Утром Джованни застал учителя в мастерской за работой над св. Иеронимом.
В пещере, подобной львиному логову, отшельник, стоя на коленях и глядя на Распятие, бьет себя камнем в грудь с такою силою, что прирученный лев, лежащий у ног его, смотрит ему в глаза, открыв пасть, должно быть, с протяжным, унылым рыканием, как будто зверю жаль человека.
Бельтраффио вспомнил другую картину Леонардо — белую Леду с белым лебедем, богиню сладострастия, объятую пламенем на костре Савонаролы. И опять, как уже столько раз, спрашивал себя Джованни: какая из этих двух противоположных бездн ближе сердцу учителя — или обе ему одинаково близки?
Наступило лето. В городе свирепствовала гнилая лихорадка Понтийских болот — малярия. В конце июля и в начале августа не проходило дня, чтобы не умирал кто-либо из приближенных папы.
В последние дни казался он тревожным и печальным. Но не страх смерти, а иная, давнишняя тоска грызла его, — тоска по мадонне Лукреции. У него и прежде бывали такие припадки неистовых желаний, слепых и глухих, подобных безумию, и он боялся их: ему казалось, что, если он не утолит их тотчас, они задушат его.
Он писал ей, умоляя приехать, хотя бы на несколько дней, надеясь потом удержать ее силою. Она ответила, что муж не пускает ее. Ни перед каким злодеянием не остановился бы старый Борджа, чтобы истребить этого последнего, ненавистнейшего зятя своего, так же как уже истребил он всех остальных мужей Лукреции. Но с герцогом Феррары шутки были плохи: у него была артиллерия лучшая во всей Италии.
5 августа отправился папа на загородную виллу кардинала Адриана. За ужином, несмотря на предостережение врачей, ел свои любимые пряные блюда, запивал их тяжелым сицилийским вином и долго наслаждался опасною свежестью римского вечера.

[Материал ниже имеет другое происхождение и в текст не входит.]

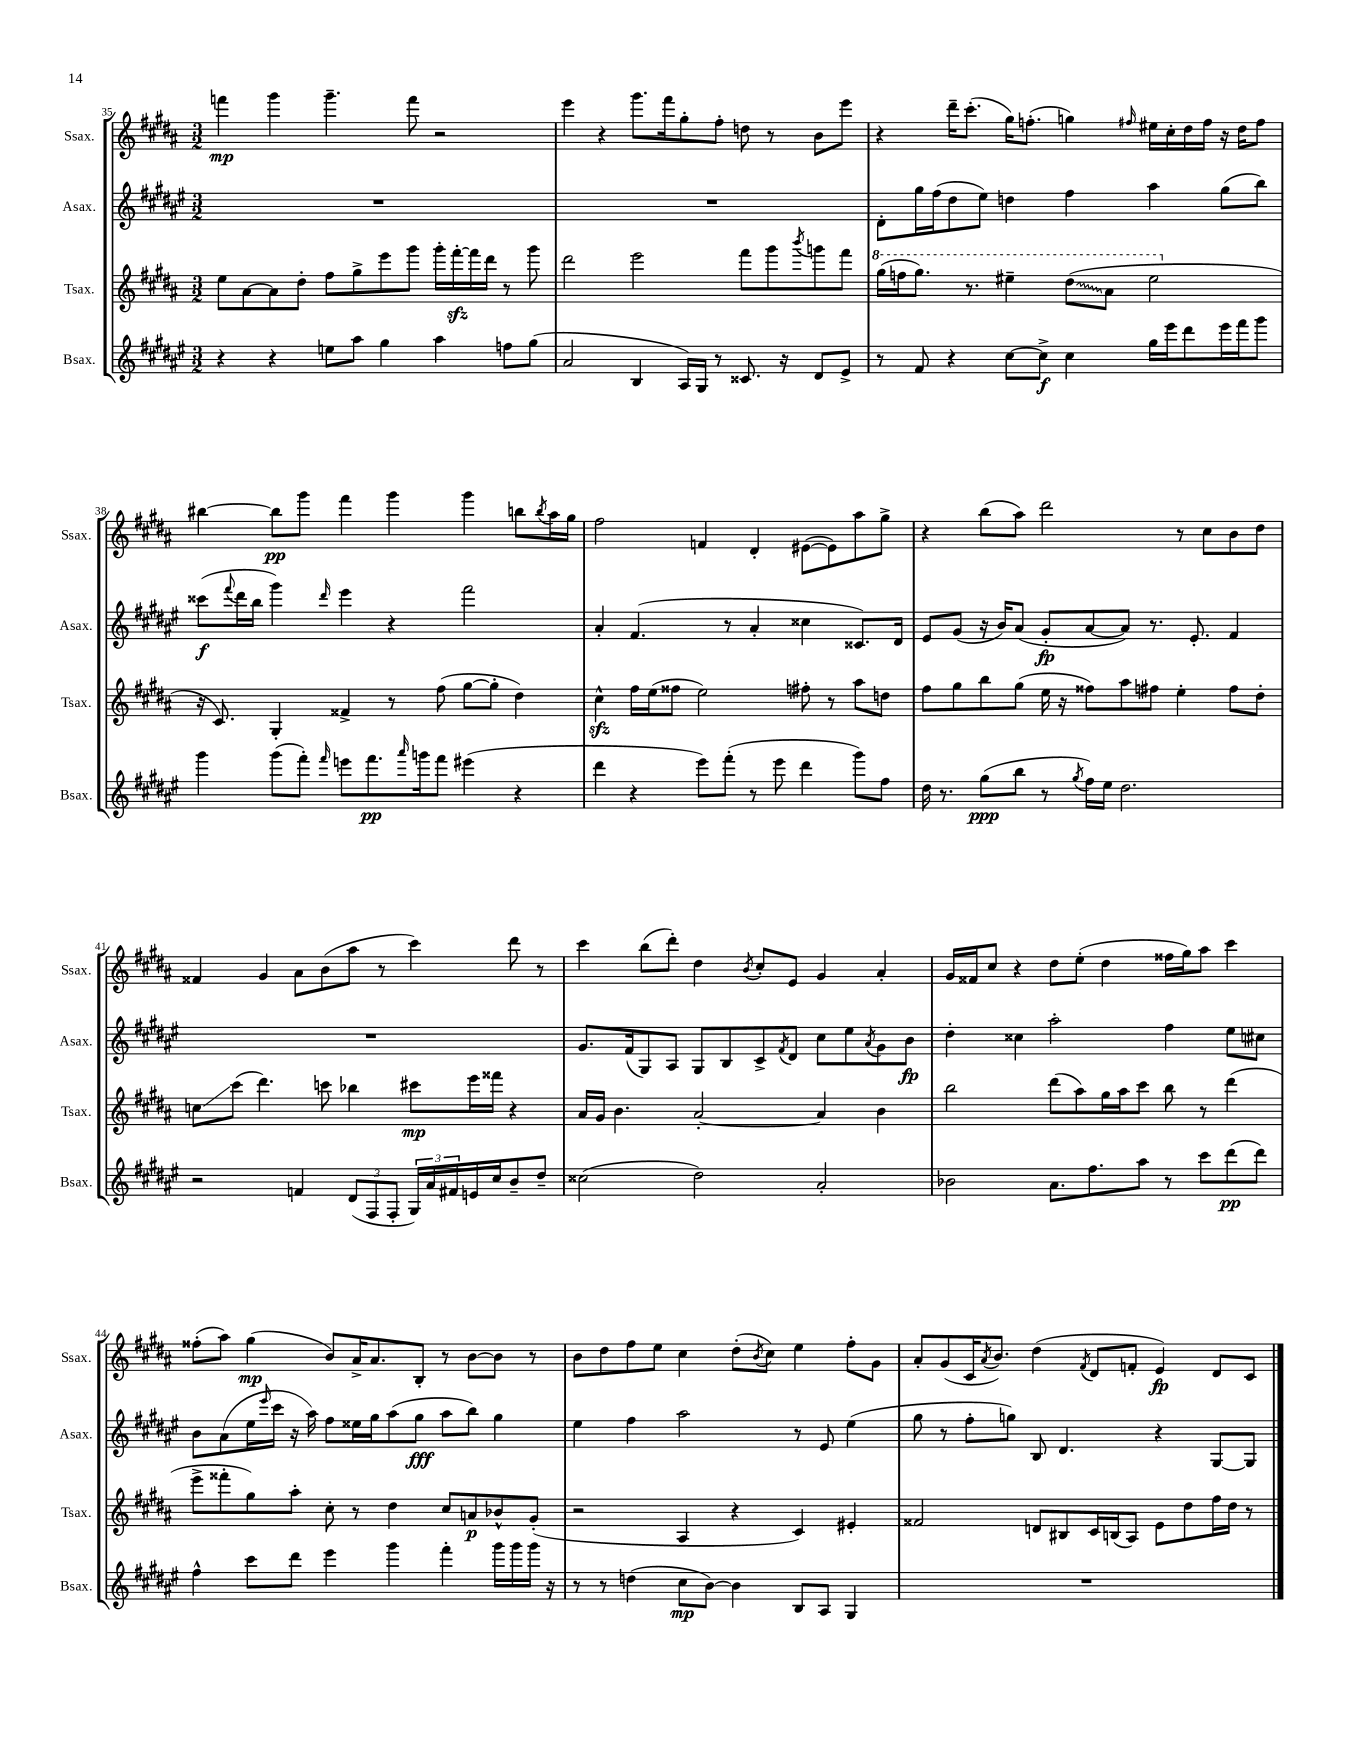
<<
\new StaffGroup <<
\new Staff = "s0" \with { instrumentName = "Ssax." shortInstrumentName = "Ssax." } {
    \clef treble \key b \major \numericTimeSignature \time 3/2
    f'''4\mp gis'''4 gis'''4.-- f'''8 r2 |
    e'''4 r4 gis'''8. fis'''16 gis''8-. fis''8-. d''8 r8 b'8 e'''8 |
    r4 dis'''16-- cis'''8.-.( gis''16) f''8.-.( g''4) \grace { fis''16 } eis''16 cis''16-. dis''16 fis''16 r16 dis''16 fis''8 |
    bis''4~ bis''8\pp gis'''8 fis'''4 gis'''4 gis'''4 b''8 \acciaccatura { b''8 } ais''16 gis''16 |
    fis''2 f'4 dis'4-. eis'8~( eis'8) ais''8 gis''8-> |
    r4 b''8( ais''8) dis'''2 r8 cis''8 b'8 dis''8 |
    fisis'4 gis'4 ais'8 b'8( ais''8 r8 cis'''4) dis'''8 r8 |
    cis'''4 b''8( dis'''8-.) dis''4 \acciaccatura { b'8 } cis''8-. e'8 gis'4 ais'4-. |
    gis'16 fisis'16 cis''8 r4 dis''8 e''8-.( dis''4 fisis''16 gis''16) ais''8 cis'''4 |
    fisis''8-.( ais''8) gis''4\mp( b'8) ais'16-> ais'8. b8-. r8 b'8~ b'8 r8 |
    b'8 dis''8 fis''8 e''8 cis''4 dis''8-.( \acciaccatura { b'8 } cis''8) e''4 fis''8-. gis'8 |
    ais'8-. gis'8( cis'16 \acciaccatura { ais'8 } b'8.) dis''4( \acciaccatura { fis'8 } dis'8 f'8-. e'4\fp) dis'8 cis'8 \bar "|." |
}
\new Staff = "s1" \with { instrumentName = "Asax." shortInstrumentName = "Asax." } {
    \clef treble \key fis \major \numericTimeSignature \time 3/2
    R1. |
    R1. |
    dis'8-. gis''16 fis''16( dis''8 eis''8) d''4 fis''4 ais''4 gis''8( b''8) |
    cisis'''8\f( \appoggiatura { fis'''8 } dis'''16 b''16 gis'''4) \grace { dis'''16 } eis'''4 r4 fis'''2 |
    ais'4-. fis'4.( r8 ais'4-. cisis''4 cisis'8.) dis'16 |
    eis'8 gis'8( r16 b'16) ais'8( gis'8-.\fp ais'8~ ais'8) r8. eis'8.-. fis'4 |
    R1. |
    gis'8. fis'16( gis8) ais8 gis8 b8 cis'8-> \acciaccatura { fis'8 } dis'8 cis''8 eis''8 \acciaccatura { ais'8 } gis'8 b'8\fp |
    dis''4-. cisis''4 ais''2-. fis''4 eis''8 cis''8 |
    b'8 ais'8( eis''16 \grace { eis'''16 } cis'''16 r16 ais''16) fis''8 eisis''16 gis''16 ais''8( gis''8\fff ais''8 b''8) gis''4 |
    eis''4 fis''4 ais''2 r8 eis'8 eis''4( |
    gis''8 r8 fis''8-. g''8) b8 dis'4. r4 gis8~ gis8 \bar "|." |
}
\new Staff = "s2" \with { instrumentName = "Tsax." shortInstrumentName = "Tsax." } {
    \clef treble \key b \major \numericTimeSignature \time 3/2
    e''8 ais'8~ ais'8 dis''8-. fis''8 gis''8-> e'''8 gis'''8 gis'''16-. fis'''16~-.\sfz fis'''16 dis'''16 r8 gis'''8 |
    dis'''2 e'''2 fis'''8 gis'''8 \acciaccatura { b'''8 } g'''8 fis'''8 |
    \ottava #1 gis'''16( f'''16 gis'''8.) r8. eis'''4-- \once \override Glissando.style = #'zigzag dis'''8\glissando( ais''8 eis'''2 \ottava #0 |
    r16 cis'8.) gis4-. fisis'4-> r8 fis''8( gis''8~ gis''8-. dis''4) |
    cis''4-^\sfz fis''16 e''16( fisis''8 e''2) fis''8-. r8 ais''8 d''8 |
    fis''8 gis''8 b''8 gis''8( e''16 r16 fisis''8) ais''8 fis''8 e''4-. fis''8 dis''8-. |
    c''8\glissando cis'''8( dis'''4.) c'''8 bes''4 cis'''8\mp e'''16 fisis'''16 r4 |
    ais'16 gis'16 b'4. ais'2~-. ais'4 b'4 |
    b''2 dis'''8( ais''8) gis''16 ais''16 cis'''8 b''8 r8 dis'''4( |
    e'''8-> fisis'''8-. gis''8) ais''8-. cis''8-. r8 dis''4 cis''8 a'8\p bes'8-^ gis'8-.( |
    r2 ais4 r4 cis'4) eis'4-. |
    fisis'2 d'8 bis8 cis'16 b16( ais8) e'8 dis''8 fis''16 dis''16 r8 \bar "|." |
}
\new Staff = "s3" \with { instrumentName = "Bsax." shortInstrumentName = "Bsax." } {
    \clef treble \key fis \major \numericTimeSignature \time 3/2
    r4 r4 e''8 ais''8 gis''4 ais''4 f''8 gis''8( |
    ais'2 b4 ais16) gis16 r8 cisis'8. r16 dis'8 eis'8-> |
    r8 fis'8 r4 cis''8~ cis''8->\f cis''4 gis''16 eis'''16 dis'''8 eis'''16 fis'''16 gis'''8 |
    gis'''4 gis'''8( fis'''8-.) \grace { fis'''16 } e'''8 fis'''8.\pp \grace { ais'''16 } g'''16 fis'''8 eis'''4( r4 |
    dis'''4 r4 eis'''8) fis'''8-.( r8 eis'''8 dis'''4 gis'''8) fis''8 |
    dis''16 r8. gis''8\ppp( b''8 r8 \acciaccatura { gis''8 } fis''16) eis''16 dis''2. |
    r2 f'4 \tuplet 3/2 { dis'8( fis8 fis8-. } \tuplet 3/2 { gis16) ais'16 fis'16 } e'16 cis''16 b'8-- dis''8-- |
    cisis''2( dis''2) ais'2-. |
    bes'2 ais'8. fis''8. ais''8 r8 cis'''8 dis'''8\pp( dis'''8) |
    fis''4-^ cis'''8 dis'''8 eis'''4 gis'''4 fis'''4-. gis'''16 gis'''16 gis'''16 r16 |
    r8 r8 d''4( cis''8\mp b'8~) b'4 b8 ais8 gis4 |
    R1. \bar "|." |
}
>>
>>
\layout { \context { \Score currentBarNumber = #35 } }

На следующее утро почувствовал недомогание. Впоследствии рассказывали, будто бы, подойдя к открытому окну, папа увидел сразу два похоронных шествия — одного из своих камерлингов и мессера Гульельмо Раймондо. Оба покойника были тучными.
— Опасное время года для нашего брата, тучных людей, — молвил будто бы папа.
И только что он это сказал, горлинка влетела в окно, ударилась об стену и, оглушенная, упала к ногам его святейшества.
— Дурная примета! Дурная примета! — прошептал он, бледнея, и тотчас удалился в опочивальню.
Ночью сделалась с ним тошнота и рвота.
Врачи определяли болезнь различно: одни называли ее терцианою, третичною лихорадкою, другие — разлитием желчи, третьи — «кровяным ударом». По городу ходили слухи об отравлении папы.
С каждым часом он ослабевал. 16 августа решили прибегнуть к последнему средству — лекарству из толченых драгоценных камней. От него больному сделалось еще хуже.
Однажды ночью, очнувшись от забытья, стал шарить на груди, под рубашкою. В течение многих лет Александр VI носил на себе маленький золотой ковчежец, нательную дароносицу, в виде шарика, с частицами Крови и Тела Господня. Астрологи предсказали ему, что он не умрет, пока будет ее иметь при себе. Сам ли он потерял ее, или украл кто-либо из бывших при нем, желая ему смерти, — осталось тайною. Узнав, что нигде не могут отыскать ее, смежил глаза с безнадежною покорностью и произнес:
— Значит, умру. Кончено!
Утром 17 августа, почувствовав смертельную слабость, велел выйти всем и, подозвав к себе любимого врача своего, епископа Ванозы, напомнил ему о способе лечения, изобретенном одним евреем, врачом Иннокентия VIII, перелившим будто бы в жилы умирающего папы кровь трех младенцев.
— Ваше святейшество, — возразил епископ, — вам известно, чем кончился опыт?
— Знаю, знаю, — пролепетал папа. — Но, может быть, не удалось потому, что дети были семи, восьми лет, а нужно, говорят, самых маленьких, грудных…
Епископ ничего не ответил. Глаза больного померкли. Он уже бредил:
— Да, да, самых маленьких… беленьких… Кровь у них чистая, алая… Я деток люблю… Smite parvulos ad me venire. — He возбраняйте малым приходить ко мне…
От этого бреда в устах умирающего наместника Христова покоробило даже невозмутимого, ко всему привыкшего епископа.
Однообразным, беспомощным, словно утопающий, судорожно-торопливым движением руки папа все еще шарил, щупал, искал на груди своей пропавшей дароносицы с Телом и Кровью Господнею.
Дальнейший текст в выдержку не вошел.